All Activities have outcomes, so there is a class ActivityOutcome. For Observations, the outcome is the result. For Assessments, the outcome is the identification and characterization of a Medical Condition. Many tests in medicine combine Observation outcomes with Assessment outcomes. For example, consider a CT scan of the head. The Observation might be a 2 cm lesion in the right frontal lobe that enhances with contrast, and has mass effect (obliteration of the sulci and a shift of midline structures). The Assessment, performed by a trained Neuroradiologist, establishes the presence of a cerebral tumor. Additional observations and assessments are then needed to confirm the diagnosis and further characterize the tumor (e.g. Grade 3 Astrocytoma). 

The MedicalCondition class contains all the medical conditions that afflict the Subject (including past conditions). By medical condition I mean a disease (e.g. Epilepsy) or a disorder (e.g. Seizure) or a transient physiologic state that benefits from medical Interventions (e.g. Pregnancy). There are two main subclasses: Indication (the reason an Intervention is performed, such as a Drug Administration), and AdverseEvent (a medical condition that begins or worsens after an Intervention is performed). 

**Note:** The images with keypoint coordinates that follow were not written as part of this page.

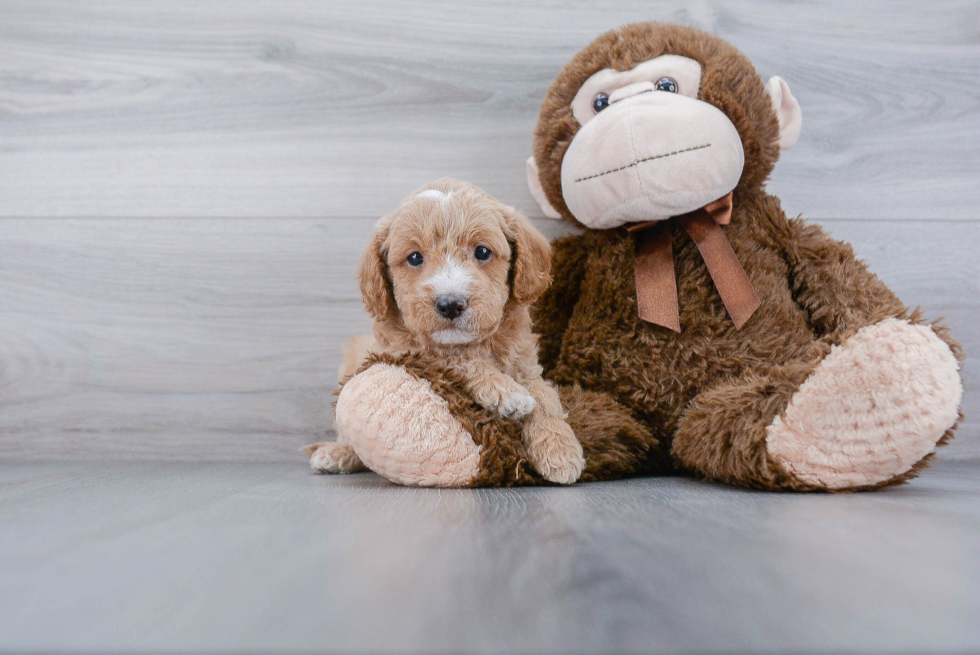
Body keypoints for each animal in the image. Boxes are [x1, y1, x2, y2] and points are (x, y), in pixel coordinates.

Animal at [302, 177, 584, 484]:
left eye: (482, 251)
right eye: (415, 258)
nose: (450, 304)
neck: (468, 342)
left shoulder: (526, 364)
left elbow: (544, 394)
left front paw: (560, 450)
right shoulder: (407, 352)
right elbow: (457, 360)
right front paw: (504, 391)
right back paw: (337, 454)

So the "core" study ontology looks like this (class view only):

--Entity
     -- Person
               --HumanStudySubject
--Activity
     --AdministrativeActivity
     --Analysis
          --Assessment
          --Rule
     --Observation
     --Intervention
--ActivityOutcome
--MedicalCondition
     --Indication
     --AdverseEvent

You can imagine a host of properties/predicates that link these together, e.g. HumanStudySubject participatesIn Activity. Activity hasOutcome ActivityOutcome are just two.  

As the PhUSE project advances, we will be testing to see if all study activities will fit in this model. In the meantime, I welcome your comments here but please consider getting involved in the project. We can guarantee all of us will learn a lot and maybe find a better way of implementing the SDTM. And finally, come to the PhUSE CSS if you can! I hope to see you there.